Where ‘x’ is the data point in question.

It is a common practice to convert any normal distribution to the standardized form and then use the standard normal table to find probabilities. The Standard Normal Distribution (Z distribution) is a way of standardizing the normal distribution. It always has a mean of zero and a standard deviation of one. Any normally distributed data can be converted to the standardized form using the formula: Z = (X – μ) / σ, where ‘X’ is the data point in question, and ‘Z’ (or Z-score) is a measure of the number of standard deviations of that data point from the mean. You can then use this information to determine the area under the normal distribution curve that is to the left of your data point, to the right of the data point, between two data points, or outside of two data points.

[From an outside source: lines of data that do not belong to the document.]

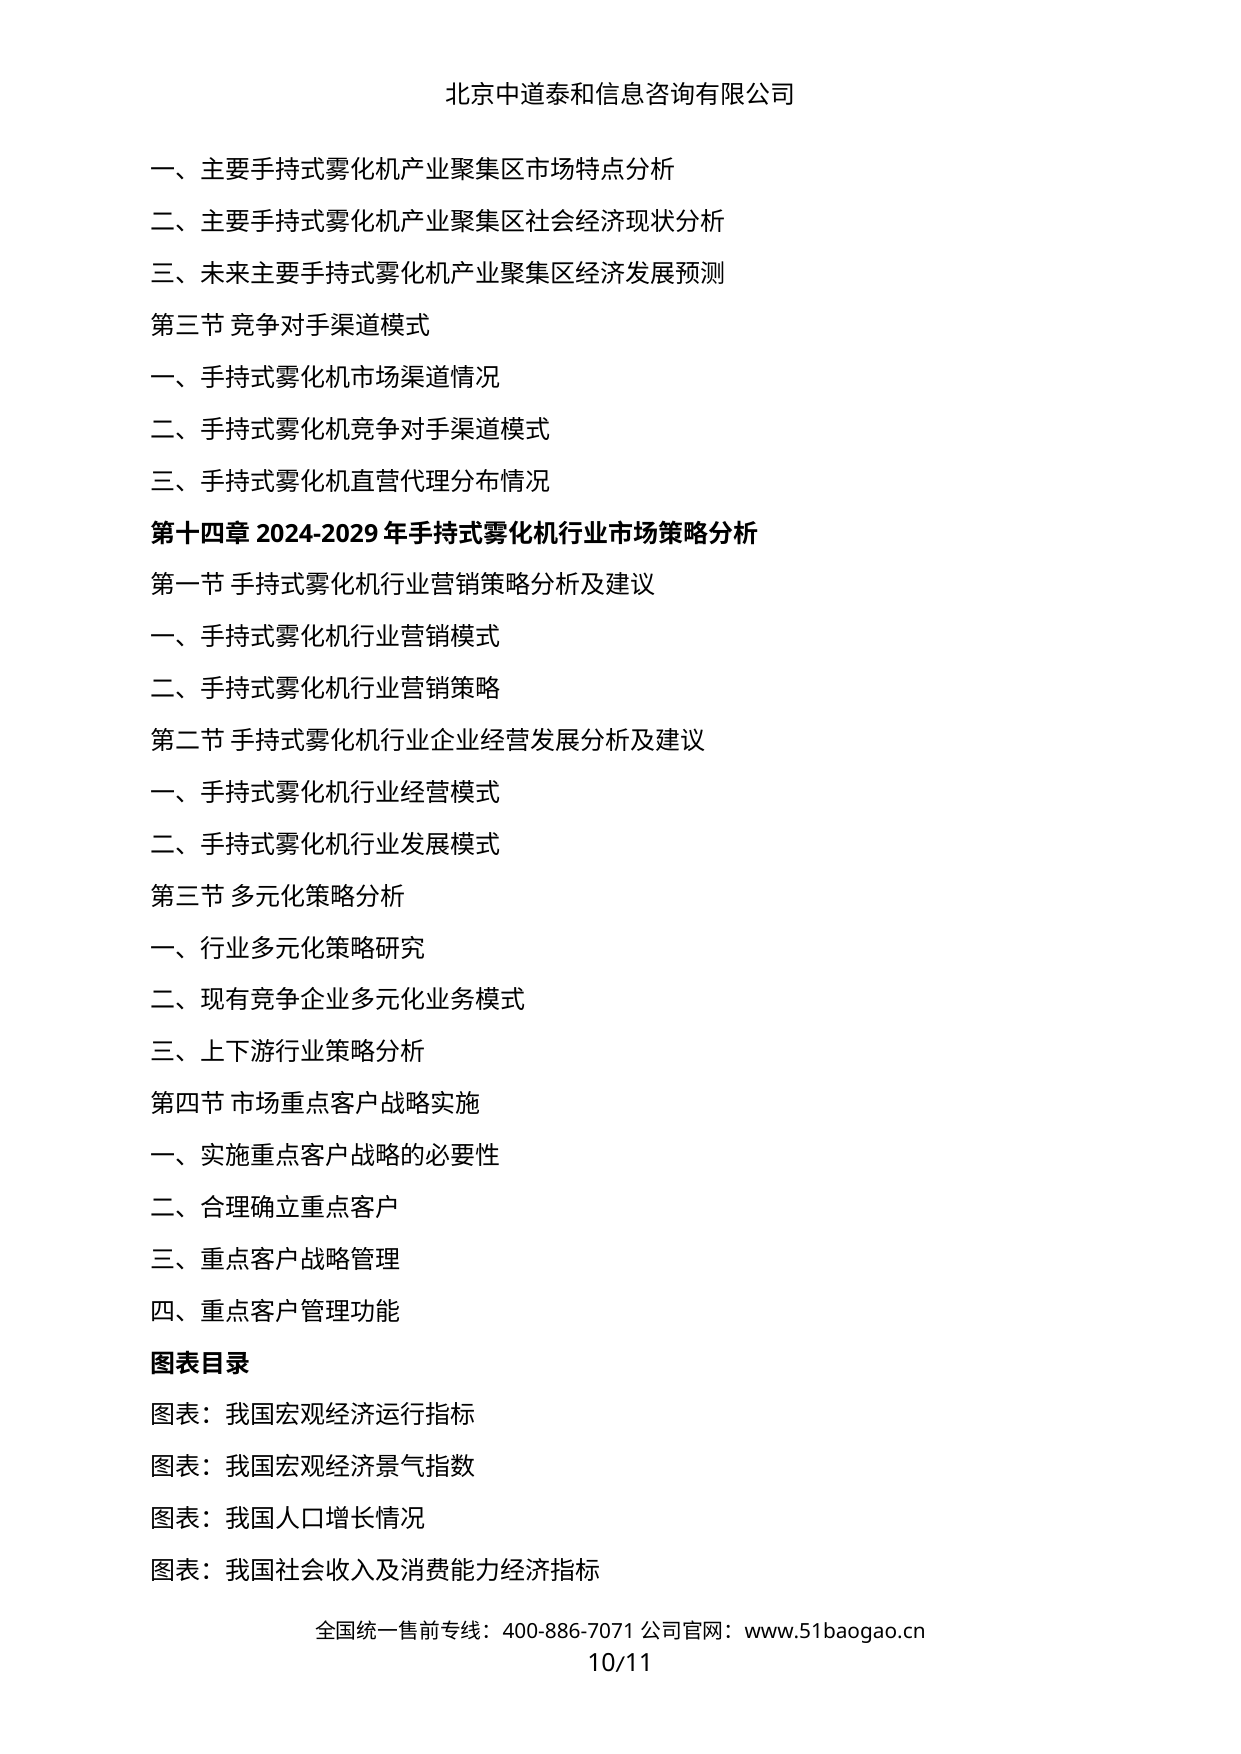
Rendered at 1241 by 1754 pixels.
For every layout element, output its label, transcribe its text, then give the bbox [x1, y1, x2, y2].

text 第一节 手持式雾化机行业营销策略分析及建议 [150, 565, 1090, 601]
text 二、主要手持式雾化机产业聚集区社会经济现状分析 [150, 202, 1090, 238]
text 第三节 多元化策略分析 [150, 876, 1090, 912]
text 二、手持式雾化机行业营销策略 [150, 669, 1090, 705]
text 三、上下游行业策略分析 [150, 1032, 1090, 1068]
text 图表：我国社会收入及消费能力经济指标 [150, 1551, 1090, 1587]
text 第十四章 2024-2029年手持式雾化机行业市场策略分析 [150, 513, 1090, 549]
text 第二节 手持式雾化机行业企业经营发展分析及建议 [150, 721, 1090, 757]
text 一、行业多元化策略研究 [150, 928, 1090, 964]
text 二、合理确立重点客户 [150, 1187, 1090, 1224]
text 二、手持式雾化机行业发展模式 [150, 824, 1090, 861]
text 三、未来主要手持式雾化机产业聚集区经济发展预测 [150, 254, 1090, 290]
text 一、主要手持式雾化机产业聚集区市场特点分析 [150, 150, 1090, 186]
text 第三节 竞争对手渠道模式 [150, 306, 1090, 342]
text 四、重点客户管理功能 [150, 1291, 1090, 1327]
text 图表：我国宏观经济运行指标 [150, 1395, 1090, 1431]
text 一、手持式雾化机行业营销模式 [150, 617, 1090, 653]
text 图表：我国人口增长情况 [150, 1499, 1090, 1535]
text 图表目录 [150, 1343, 1090, 1379]
text 三、手持式雾化机直营代理分布情况 [150, 461, 1090, 497]
text 一、手持式雾化机市场渠道情况 [150, 357, 1090, 394]
text 图表：我国宏观经济景气指数 [150, 1447, 1090, 1483]
text 一、手持式雾化机行业经营模式 [150, 772, 1090, 809]
text 二、手持式雾化机竞争对手渠道模式 [150, 409, 1090, 446]
text 一、实施重点客户战略的必要性 [150, 1136, 1090, 1172]
text 第四节 市场重点客户战略实施 [150, 1084, 1090, 1120]
text 三、重点客户战略管理 [150, 1239, 1090, 1276]
text 二、现有竞争企业多元化业务模式 [150, 980, 1090, 1016]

The complex shape of the normal curve has been converted into a mathematical table called the Z-table. The Z-table is used to find probabilities associated with the standard normal curve. You may also use the Z-table calculator instead of looking into the Z-table manually. There are different forms of the Z-table:

Cumulative, which gives the proportion of the population that is to the left or below the Z-score.
Complementary cumulative, which gives the proportion of the population that is to the right or above the Z-score.
Cumulative from mean, which gives the proportion of the population to the left of that z-score to the mean only.

Example

Question: For a process with a mean of 100, a standard deviation of 10 and an upper specification of 120, what is the probability that a randomly selected item is defective (or beyond the upper specification limit)?

Answer:

In this case, the Z-score is equal to = (120 – 100) / 10 = 2. This means that the upper specification limit is 2 standard deviations above the mean.

Now that we have the Z-score, we can use the Z-table to find the probability. From the Z-table (the complementary cumulative table), the area under the curve for a Z-value of 2 = 0.02275 or 2.275%. This means that there is a chance of 2.275% for any randomly selected item to be defective.

You may confirm your results by using this Z-Table Calculator.

Further Information

The normal distribution is also known as the Gaussian Distribution after Carl Gauss who created the mathematical formula of the curve.

Sometimes the process itself produces an approximately normal distribution. Other times the normal distribution can be obtained by performing a mathematical transformation on the data or by using means of subgroups.

The Central Limit Theorem is a useful statistical theory which states that the distribution of the means of random samples will always approach a normal distribution regardless of the shape and underlying distribution. Even if the population is skewed, the subgroup means will always be normal or near normal if the sample size is large enough. This theorem is a key concept because it implies that statistical methods that work for normal distributions can be applicable to other distributions. For example, certain SPC charts (such as XBar-R charts) can be used with non-normal data.

In Excel, you can generate random numbers that follow the normal distribution by using the NORM.INV function. Use the formula:

=NORM.INV(RAND(), mean, standard deviation).